The SEC charges that Kevin Hall, an engagement partner, and Rosemary Meyer, a senior manager, found many cases during their audit for 1999 and their interim review for the second quarter of 2000 in which USF was recognizing income when it shouldn’t have. But the two allegedly failed to recognize or refused to act upon such “red flags.”
Hall and Meyer found that USF had recognized hefty unearned “prepayments” of income and listed them as “audit exceptions” in their working papers, the commission charged. Such findings “directly and explicitly contradicted USF management’s repeated representations that USF did not obtain vendor prepayments,” the SEC added.
Hall and Meyer also allegedly got and reviewed audit evidence that “directly contradicted” USF’s accounting for payments used to improperly cut aging accounts-receivable balances.

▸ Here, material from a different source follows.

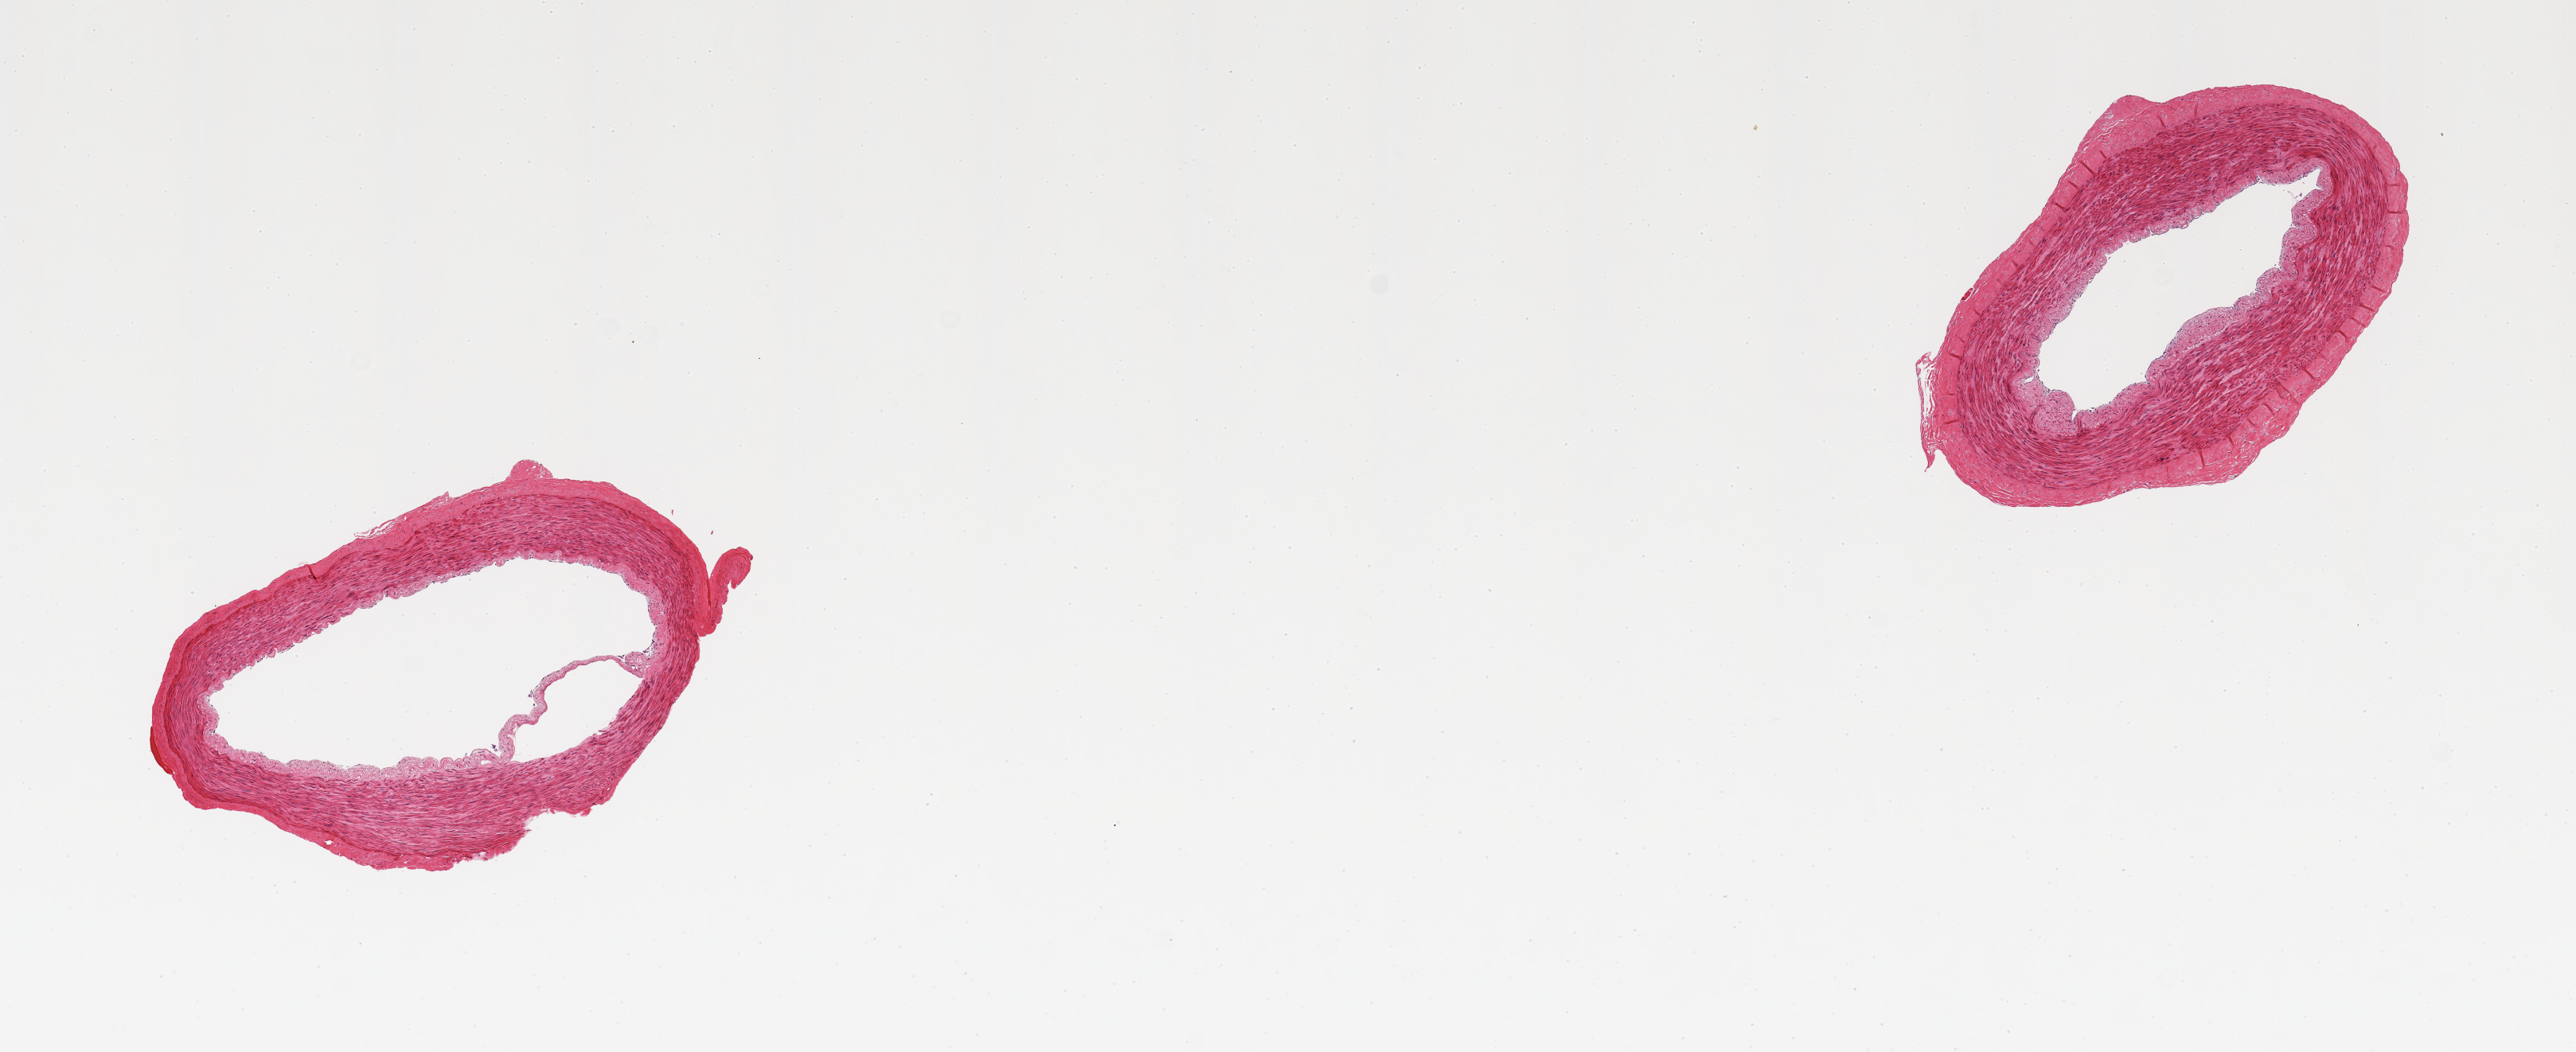
Haematoxylin and eosin whole-slide image — a low-resolution overview of the entire scanned area, about 12.8 x 5.2 mm, PAXgene-fixed, paraffin-embedded tissue, target tissue: tibial artery, tissue donor sample. Donor: male.
* pathologist's review note for this sample: 2 pieces; not nerve, cross sections of artery with small rim of adventitia; lumen open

The SEC also contends that Hall and Meyer produced a flawed audit design that enabled third-party confirmations to go to people with no apparent knowledge about the underlying facts being confirmed. That, the commission charges, is a violation of generally accepted auditing standards.
A hearing will be scheduled before an administrative law judge to determine whether the allegations are true, to give Hall and Meyer a chance to defend themselves, and to find out whether they should be censured by the commission or temporarily or permanently barred from appearing or practicing before the SEC.
“Our partners look forward to presenting the facts in support of the work that was performed under the circumstances at U.S. Foodservice in 1999,” said KPMG spokesman George Ledwith, according to The Washington Post.
Scott Friestad, associate director of the SEC’s division of enforcement, asserted that Hall and Meyer “had evidence in their hands that could have stopped the fraud in its tracks,” according to Bloomberg. “Instead, because they failed to exercise appropriate professional skepticism, the fraud was allowed to continue.”